The weaknesses of probabilistic patient matching will get much worse when applied to HIE networks like the QHINs for two reasons. First, HIE networks cannot impose the same degree of data format standards, data capture standards, data governance rules, algorithm tuning rules, and manual adjudication that hospitals can. So, they cannot be expected to achieve the same match rates as their contributing members. Second, it is a fundamental law of data science that data quality degrades rapidly as more disparate sources contribute to a database. So, if just one hospital in an HIE network introduces an errored patient identity into the HIE, then every member hospital within the HIE will now be at risk of mismatching that patient on all future queries.

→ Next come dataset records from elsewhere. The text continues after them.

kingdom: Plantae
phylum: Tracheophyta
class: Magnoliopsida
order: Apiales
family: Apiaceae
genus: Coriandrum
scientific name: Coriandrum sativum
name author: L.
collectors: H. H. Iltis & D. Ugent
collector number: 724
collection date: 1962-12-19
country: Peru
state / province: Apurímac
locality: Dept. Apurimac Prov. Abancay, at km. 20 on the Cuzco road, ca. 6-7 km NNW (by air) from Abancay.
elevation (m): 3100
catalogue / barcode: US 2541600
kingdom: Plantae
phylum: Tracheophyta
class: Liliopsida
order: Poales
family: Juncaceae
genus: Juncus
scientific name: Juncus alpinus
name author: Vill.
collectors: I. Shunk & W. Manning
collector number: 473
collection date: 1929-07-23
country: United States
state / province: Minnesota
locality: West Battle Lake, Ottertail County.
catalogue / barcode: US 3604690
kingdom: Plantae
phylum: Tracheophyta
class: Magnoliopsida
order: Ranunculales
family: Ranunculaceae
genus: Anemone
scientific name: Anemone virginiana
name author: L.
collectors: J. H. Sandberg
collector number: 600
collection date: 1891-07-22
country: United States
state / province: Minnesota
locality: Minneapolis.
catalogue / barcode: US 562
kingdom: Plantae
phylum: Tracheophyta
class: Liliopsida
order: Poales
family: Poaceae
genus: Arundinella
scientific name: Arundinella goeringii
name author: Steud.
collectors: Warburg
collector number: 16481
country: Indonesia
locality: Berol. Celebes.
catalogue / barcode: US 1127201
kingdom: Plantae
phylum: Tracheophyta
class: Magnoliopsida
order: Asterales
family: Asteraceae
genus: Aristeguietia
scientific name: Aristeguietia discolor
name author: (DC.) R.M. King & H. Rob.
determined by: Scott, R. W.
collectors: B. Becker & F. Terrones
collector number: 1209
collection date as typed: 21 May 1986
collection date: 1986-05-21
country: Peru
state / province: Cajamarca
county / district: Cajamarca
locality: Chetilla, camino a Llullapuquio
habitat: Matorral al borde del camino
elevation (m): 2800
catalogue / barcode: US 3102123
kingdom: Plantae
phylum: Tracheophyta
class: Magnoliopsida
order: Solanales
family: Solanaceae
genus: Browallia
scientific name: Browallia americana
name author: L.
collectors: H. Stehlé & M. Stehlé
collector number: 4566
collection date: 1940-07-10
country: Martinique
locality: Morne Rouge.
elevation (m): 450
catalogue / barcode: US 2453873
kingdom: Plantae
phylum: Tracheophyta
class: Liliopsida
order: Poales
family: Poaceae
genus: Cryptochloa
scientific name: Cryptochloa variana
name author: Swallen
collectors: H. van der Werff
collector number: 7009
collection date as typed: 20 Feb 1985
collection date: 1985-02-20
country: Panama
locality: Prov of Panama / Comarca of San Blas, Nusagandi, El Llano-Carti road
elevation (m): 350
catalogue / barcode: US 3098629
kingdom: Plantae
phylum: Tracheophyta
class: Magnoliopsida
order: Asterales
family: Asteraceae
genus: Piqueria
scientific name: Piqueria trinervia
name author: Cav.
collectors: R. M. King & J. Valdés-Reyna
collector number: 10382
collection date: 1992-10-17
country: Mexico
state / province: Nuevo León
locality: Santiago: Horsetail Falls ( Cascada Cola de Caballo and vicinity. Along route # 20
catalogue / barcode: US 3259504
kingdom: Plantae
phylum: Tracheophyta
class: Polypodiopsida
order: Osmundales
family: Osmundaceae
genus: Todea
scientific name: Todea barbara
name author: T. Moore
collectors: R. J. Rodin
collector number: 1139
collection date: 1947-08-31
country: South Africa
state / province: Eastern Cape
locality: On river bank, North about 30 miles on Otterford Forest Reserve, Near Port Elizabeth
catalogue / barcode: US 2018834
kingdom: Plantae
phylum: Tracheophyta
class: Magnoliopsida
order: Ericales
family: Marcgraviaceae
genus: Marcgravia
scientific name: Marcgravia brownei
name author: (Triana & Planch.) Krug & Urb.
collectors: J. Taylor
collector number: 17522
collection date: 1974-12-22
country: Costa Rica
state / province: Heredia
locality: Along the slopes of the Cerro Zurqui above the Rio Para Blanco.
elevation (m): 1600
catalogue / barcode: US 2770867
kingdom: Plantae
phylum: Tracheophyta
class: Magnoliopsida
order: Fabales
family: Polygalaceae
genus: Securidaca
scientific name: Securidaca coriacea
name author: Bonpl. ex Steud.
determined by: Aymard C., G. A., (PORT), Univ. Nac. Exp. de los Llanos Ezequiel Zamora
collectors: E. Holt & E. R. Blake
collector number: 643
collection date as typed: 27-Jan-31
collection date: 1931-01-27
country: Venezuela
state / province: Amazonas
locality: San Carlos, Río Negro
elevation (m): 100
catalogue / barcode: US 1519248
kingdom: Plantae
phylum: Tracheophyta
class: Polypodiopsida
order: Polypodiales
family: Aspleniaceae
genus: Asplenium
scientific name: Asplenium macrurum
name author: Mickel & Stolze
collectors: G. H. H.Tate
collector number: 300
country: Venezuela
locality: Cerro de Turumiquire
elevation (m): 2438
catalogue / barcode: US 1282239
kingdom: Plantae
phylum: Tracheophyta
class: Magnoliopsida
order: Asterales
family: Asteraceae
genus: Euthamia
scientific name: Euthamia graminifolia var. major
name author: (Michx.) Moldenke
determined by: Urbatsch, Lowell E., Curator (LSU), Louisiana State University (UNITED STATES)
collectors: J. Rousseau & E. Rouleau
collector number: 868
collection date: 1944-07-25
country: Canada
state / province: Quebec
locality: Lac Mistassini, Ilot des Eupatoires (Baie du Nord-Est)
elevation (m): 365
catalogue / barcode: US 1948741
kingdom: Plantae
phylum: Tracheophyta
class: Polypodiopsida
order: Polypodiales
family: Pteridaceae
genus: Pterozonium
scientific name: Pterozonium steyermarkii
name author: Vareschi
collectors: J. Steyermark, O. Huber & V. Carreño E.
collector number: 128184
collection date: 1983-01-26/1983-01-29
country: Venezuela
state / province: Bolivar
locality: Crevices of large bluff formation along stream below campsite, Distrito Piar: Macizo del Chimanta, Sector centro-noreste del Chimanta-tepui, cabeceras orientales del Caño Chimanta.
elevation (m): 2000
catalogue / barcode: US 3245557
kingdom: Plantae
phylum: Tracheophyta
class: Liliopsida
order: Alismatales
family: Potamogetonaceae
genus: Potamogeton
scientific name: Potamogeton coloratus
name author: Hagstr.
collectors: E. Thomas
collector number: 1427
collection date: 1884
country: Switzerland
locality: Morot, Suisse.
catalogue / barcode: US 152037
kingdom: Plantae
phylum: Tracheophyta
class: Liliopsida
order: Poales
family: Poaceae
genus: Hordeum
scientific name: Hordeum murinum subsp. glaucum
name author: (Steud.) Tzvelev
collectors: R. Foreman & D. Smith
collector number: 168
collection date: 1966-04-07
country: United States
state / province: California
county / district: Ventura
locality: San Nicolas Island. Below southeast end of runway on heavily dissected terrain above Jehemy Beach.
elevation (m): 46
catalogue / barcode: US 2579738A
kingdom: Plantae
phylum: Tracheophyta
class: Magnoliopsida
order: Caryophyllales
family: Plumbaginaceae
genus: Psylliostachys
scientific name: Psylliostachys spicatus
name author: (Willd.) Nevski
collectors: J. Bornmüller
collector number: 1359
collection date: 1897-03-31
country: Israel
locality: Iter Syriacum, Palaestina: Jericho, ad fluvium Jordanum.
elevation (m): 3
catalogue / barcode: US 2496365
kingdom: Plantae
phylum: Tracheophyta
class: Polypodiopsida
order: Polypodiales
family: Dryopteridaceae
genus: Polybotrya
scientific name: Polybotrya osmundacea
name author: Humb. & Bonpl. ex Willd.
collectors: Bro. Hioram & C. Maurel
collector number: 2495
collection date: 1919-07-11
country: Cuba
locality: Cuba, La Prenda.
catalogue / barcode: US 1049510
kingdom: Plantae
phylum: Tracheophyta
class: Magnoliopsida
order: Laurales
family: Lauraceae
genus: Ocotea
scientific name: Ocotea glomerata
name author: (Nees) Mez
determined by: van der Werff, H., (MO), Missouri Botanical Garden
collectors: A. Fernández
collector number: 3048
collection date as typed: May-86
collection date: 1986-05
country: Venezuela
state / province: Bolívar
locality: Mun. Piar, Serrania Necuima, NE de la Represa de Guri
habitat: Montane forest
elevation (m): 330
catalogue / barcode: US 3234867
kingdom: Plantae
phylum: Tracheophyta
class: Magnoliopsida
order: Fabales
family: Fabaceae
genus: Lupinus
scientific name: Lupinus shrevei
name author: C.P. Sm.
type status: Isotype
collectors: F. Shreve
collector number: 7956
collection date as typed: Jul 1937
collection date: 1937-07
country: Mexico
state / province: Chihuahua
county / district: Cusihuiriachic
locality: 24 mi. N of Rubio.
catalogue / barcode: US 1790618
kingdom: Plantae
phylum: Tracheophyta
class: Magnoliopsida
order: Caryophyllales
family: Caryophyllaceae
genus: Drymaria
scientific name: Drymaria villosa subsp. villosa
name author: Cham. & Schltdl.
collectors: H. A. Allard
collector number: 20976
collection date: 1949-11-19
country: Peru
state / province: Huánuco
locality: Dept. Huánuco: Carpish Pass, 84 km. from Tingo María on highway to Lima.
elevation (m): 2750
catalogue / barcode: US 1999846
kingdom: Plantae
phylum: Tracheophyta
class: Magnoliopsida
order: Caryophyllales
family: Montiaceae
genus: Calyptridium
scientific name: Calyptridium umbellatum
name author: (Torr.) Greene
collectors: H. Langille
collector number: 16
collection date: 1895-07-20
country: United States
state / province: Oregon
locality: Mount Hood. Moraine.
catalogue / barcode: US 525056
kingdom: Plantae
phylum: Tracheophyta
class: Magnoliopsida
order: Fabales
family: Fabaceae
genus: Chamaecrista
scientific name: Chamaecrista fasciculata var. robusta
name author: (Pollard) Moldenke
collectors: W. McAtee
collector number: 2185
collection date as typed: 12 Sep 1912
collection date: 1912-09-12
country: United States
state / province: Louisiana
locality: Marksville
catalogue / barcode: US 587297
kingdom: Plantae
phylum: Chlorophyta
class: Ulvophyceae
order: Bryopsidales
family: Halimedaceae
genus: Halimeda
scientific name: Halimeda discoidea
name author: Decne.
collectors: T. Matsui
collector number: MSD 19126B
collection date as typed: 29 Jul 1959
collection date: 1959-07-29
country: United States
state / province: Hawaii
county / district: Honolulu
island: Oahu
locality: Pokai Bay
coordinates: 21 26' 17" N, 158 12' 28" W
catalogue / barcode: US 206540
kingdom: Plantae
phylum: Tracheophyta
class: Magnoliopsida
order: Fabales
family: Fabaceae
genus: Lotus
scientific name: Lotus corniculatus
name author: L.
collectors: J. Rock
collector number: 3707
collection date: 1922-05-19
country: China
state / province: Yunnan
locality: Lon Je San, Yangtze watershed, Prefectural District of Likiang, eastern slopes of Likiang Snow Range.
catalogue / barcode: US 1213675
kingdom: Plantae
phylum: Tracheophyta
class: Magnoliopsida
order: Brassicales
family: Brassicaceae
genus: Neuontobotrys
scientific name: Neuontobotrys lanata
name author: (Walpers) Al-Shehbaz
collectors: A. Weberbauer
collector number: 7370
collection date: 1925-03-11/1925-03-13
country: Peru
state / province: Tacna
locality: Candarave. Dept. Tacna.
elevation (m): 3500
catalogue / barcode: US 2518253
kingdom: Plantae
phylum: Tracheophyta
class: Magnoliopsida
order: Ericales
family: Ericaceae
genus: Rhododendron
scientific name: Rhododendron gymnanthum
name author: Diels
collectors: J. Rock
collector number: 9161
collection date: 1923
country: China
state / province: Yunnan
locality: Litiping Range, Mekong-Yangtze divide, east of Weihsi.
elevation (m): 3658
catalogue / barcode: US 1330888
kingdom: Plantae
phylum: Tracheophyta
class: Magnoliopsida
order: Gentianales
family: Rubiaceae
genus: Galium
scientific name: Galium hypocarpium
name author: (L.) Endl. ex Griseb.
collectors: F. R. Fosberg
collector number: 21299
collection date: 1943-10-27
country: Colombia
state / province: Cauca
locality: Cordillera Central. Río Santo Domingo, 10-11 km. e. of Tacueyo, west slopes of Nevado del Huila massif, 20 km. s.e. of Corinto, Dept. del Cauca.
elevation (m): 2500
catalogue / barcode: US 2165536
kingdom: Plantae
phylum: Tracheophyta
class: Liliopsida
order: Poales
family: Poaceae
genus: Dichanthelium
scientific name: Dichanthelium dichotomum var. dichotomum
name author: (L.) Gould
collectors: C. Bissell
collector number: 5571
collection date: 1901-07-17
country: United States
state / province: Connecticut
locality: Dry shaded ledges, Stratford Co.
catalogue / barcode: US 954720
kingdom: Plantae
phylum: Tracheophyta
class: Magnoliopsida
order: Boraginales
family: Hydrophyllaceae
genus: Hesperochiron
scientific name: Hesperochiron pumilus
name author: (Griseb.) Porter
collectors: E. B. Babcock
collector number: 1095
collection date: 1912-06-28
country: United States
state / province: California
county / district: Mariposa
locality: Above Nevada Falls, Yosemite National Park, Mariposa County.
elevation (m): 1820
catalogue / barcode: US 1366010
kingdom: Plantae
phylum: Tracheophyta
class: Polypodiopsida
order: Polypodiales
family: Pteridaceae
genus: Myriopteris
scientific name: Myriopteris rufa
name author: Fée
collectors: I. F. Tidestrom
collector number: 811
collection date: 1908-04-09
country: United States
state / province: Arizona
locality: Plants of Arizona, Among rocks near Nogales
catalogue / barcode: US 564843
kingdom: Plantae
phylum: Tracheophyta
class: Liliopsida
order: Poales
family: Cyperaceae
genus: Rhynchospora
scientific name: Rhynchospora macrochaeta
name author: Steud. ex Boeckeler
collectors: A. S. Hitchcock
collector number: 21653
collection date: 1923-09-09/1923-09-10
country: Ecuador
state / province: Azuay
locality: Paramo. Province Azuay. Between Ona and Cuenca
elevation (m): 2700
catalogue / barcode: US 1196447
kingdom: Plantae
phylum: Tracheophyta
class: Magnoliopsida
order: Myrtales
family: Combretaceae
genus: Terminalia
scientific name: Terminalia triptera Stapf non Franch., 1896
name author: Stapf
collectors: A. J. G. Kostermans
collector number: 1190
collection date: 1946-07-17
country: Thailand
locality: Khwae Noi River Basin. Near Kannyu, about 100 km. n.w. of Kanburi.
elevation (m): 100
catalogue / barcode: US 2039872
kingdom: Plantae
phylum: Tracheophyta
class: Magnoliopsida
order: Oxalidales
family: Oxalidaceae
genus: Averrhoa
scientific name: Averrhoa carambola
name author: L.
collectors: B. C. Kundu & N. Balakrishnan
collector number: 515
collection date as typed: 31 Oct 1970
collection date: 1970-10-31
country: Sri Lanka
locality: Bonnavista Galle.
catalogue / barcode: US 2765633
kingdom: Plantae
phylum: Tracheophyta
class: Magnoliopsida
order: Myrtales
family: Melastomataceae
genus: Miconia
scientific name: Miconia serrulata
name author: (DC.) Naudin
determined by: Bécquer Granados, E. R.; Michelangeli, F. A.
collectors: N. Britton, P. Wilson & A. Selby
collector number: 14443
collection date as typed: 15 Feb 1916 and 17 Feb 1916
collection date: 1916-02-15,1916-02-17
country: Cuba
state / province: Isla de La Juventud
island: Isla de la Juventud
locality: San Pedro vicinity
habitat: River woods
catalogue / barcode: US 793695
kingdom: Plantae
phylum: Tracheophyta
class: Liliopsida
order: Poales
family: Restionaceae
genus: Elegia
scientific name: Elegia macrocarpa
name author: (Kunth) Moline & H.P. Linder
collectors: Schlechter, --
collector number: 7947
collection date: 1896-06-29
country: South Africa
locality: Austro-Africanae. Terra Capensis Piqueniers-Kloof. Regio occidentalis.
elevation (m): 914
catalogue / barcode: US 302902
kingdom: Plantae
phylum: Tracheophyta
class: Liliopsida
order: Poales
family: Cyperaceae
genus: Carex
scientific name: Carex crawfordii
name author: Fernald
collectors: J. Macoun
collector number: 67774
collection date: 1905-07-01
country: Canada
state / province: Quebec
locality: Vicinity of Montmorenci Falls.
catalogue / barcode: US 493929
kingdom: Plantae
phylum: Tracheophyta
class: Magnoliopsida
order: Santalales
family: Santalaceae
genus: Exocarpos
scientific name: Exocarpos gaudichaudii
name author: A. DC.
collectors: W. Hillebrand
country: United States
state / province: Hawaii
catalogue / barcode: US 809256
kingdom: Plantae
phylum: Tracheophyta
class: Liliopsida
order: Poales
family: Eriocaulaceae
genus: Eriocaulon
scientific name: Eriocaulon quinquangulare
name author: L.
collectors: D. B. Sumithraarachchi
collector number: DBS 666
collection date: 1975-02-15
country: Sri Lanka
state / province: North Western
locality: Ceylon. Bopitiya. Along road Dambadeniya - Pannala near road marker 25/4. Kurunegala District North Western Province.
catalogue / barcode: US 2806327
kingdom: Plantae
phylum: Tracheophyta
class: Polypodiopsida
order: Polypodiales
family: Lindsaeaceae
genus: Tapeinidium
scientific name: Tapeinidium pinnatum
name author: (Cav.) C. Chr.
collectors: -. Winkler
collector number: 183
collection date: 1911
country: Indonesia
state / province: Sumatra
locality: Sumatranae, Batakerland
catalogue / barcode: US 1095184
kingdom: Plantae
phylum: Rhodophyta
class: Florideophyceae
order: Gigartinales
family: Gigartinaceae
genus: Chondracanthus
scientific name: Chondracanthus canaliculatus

QHINs will need Referential Matching technology to deliver Identity DNS at scale

Referential Matching can solve the problem of patient matching accuracy at QHIN scale. It does so by using a reference database of identities as an authoritative answer key against which all patient identities are compared. The reference database contains demographic information for the US population and includes a wide range of identity information for each person—nicknames, maiden names, current and former addresses, current and former phone numbers, and emails.

By comparing every patient identity to its corresponding reference identity, Referential Matching avoids the chain reaction of errors that occur when patient records must all be matched to each other. For Referential Matching to work within the TEFCA framework, it only needs to be used within the Communication Broker at the QHINs, and does not require any matching changes at the Participant level.

A National Patient Matching Resource need not be provided by a single vendor. The RCE could organize two or more Referential Matching vendors to collaborate in providing such a service. They would have to first harmonize their massive reference databases, but once done, multiple vendors could serve as part of this national resource.

We cannot keep doing what we have been doing

One thing we all should agree upon is that we cannot keep doing what we have always done and expect it to suddenly work. We have tried probabilistic matching, and it barely works at the hospital level. Even the best intentions and policies will fail if the matching technology proves inadequate, and that ultimately will dictate the success or failure of TEFCA.